- [CONSIGNES]:
A - Recopiez intégralement le texte sur Sarah Galante.
B - Reproduisez mot pour mot les lignes du listing en partant de celle qui contient « state / province: Idaho » et en allant jusqu'à celle qui contient « collection date: 1958-05-02 », ces deux lignes comprises.

- [TEXTE FOURNI]:
========

« (…) le génie est un regard naïf, sans préjugé et décapant, porté sur la réalité du monde. »
Pour Sarah Galante, ce génie est propre à l’enfant.
A cet état de grâce innocent et spontané, qui fait de l’Enfance un Univers magique, dont on se souvient avec nostalgie.
Une fois adulte, ce monde nous semble condamné à jamais, impénétrable. On idéalise cette période de notre vie, comme si, plus jamais, nous ne pouvions à nouveau y pénétrer.
Mais la quête de cette artiste est d’en retrouver l’accès et d’y emmener ses spectateurs…
Pour commencer, réapprendre à s’émerveiller devant des choses simples. Y déceler une beauté, un charme particulier.
Ensuite, passer des heures autour d’un détail. Le décortiquer à la loupe, avec patience et admiration. Chercher l’extraordinaire dans l’ordinaire…
Surtout, ne rien intellectualiser. Faire taire en soi l’adulte qui raisonne pour faire place à l’instinctif, aux intuitions, aux émotions.
« Tel petit chagrin, telle petite jouissance de l’enfant, démesurément grossis par une exquise sensibilité, deviennent plus tard dans l’homme adulte, même à son insu, le principe d’une œuvre d’art. »2
Peintre de l’intime, de l’infime, de l’éphémère, qui risque de nous échapper, Sarah Galante cherche la beauté dans la simplicité. Elle fixe les détails que nous ne prenons, souvent, pas le temps de voir, auxquels nous n’accordons plus, en grandissant, l’importance qu’ils méritent.

========

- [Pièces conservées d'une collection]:
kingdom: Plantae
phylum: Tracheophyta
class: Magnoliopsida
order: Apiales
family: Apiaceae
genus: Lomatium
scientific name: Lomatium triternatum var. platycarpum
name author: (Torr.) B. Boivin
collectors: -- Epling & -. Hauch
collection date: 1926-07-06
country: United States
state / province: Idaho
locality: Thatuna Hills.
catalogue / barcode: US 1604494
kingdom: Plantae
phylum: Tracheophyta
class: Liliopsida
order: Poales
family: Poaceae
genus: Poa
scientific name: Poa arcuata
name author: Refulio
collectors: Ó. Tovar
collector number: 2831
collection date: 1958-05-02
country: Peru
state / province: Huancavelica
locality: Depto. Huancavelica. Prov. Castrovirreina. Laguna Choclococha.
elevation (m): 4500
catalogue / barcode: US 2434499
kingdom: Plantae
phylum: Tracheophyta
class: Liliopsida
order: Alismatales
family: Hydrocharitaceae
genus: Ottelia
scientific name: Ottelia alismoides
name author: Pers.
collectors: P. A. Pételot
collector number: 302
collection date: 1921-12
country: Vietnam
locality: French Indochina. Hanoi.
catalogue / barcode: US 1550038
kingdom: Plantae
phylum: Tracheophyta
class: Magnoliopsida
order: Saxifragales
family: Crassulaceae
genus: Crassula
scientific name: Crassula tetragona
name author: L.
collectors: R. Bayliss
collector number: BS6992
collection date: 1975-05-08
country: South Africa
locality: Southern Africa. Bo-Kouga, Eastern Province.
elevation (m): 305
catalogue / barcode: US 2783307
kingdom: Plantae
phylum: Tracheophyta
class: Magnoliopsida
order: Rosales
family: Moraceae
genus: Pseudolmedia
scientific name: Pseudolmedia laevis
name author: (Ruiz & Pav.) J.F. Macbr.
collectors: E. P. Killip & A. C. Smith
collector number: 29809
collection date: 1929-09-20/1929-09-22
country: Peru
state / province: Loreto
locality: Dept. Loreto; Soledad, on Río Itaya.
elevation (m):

========

- [CORRIGÉ]:
A -
« (…) le génie est un regard naïf, sans préjugé et décapant, porté sur la réalité du monde. »
Pour Sarah Galante, ce génie est propre à l’enfant.
A cet état de grâce innocent et spontané, qui fait de l’Enfance un Univers magique, dont on se souvient avec nostalgie.
Une fois adulte, ce monde nous semble condamné à jamais, impénétrable. On idéalise cette période de notre vie, comme si, plus jamais, nous ne pouvions à nouveau y pénétrer.
Mais la quête de cette artiste est d’en retrouver l’accès et d’y emmener ses spectateurs…
Pour commencer, réapprendre à s’émerveiller devant des choses simples. Y déceler une beauté, un charme particulier.
Ensuite, passer des heures autour d’un détail. Le décortiquer à la loupe, avec patience et admiration. Chercher l’extraordinaire dans l’ordinaire…
Surtout, ne rien intellectualiser. Faire taire en soi l’adulte qui raisonne pour faire place à l’instinctif, aux intuitions, aux émotions.
« Tel petit chagrin, telle petite jouissance de l’enfant, démesurément grossis par une exquise sensibilité, deviennent plus tard dans l’homme adulte, même à son insu, le principe d’une œuvre d’art. »2
Peintre de l’intime, de l’infime, de l’éphémère, qui risque de nous échapper, Sarah Galante cherche la beauté dans la simplicité. Elle fixe les détails que nous ne prenons, souvent, pas le temps de voir, auxquels nous n’accordons plus, en grandissant, l’importance qu’ils méritent.

B -
state / province: Idaho
locality: Thatuna Hills.
catalogue / barcode: US 1604494
kingdom: Plantae
phylum: Tracheophyta
class: Liliopsida
order: Poales
family: Poaceae
genus: Poa
scientific name: Poa arcuata
name author: Refulio
collectors: Ó. Tovar
collector number: 2831
collection date: 1958-05-02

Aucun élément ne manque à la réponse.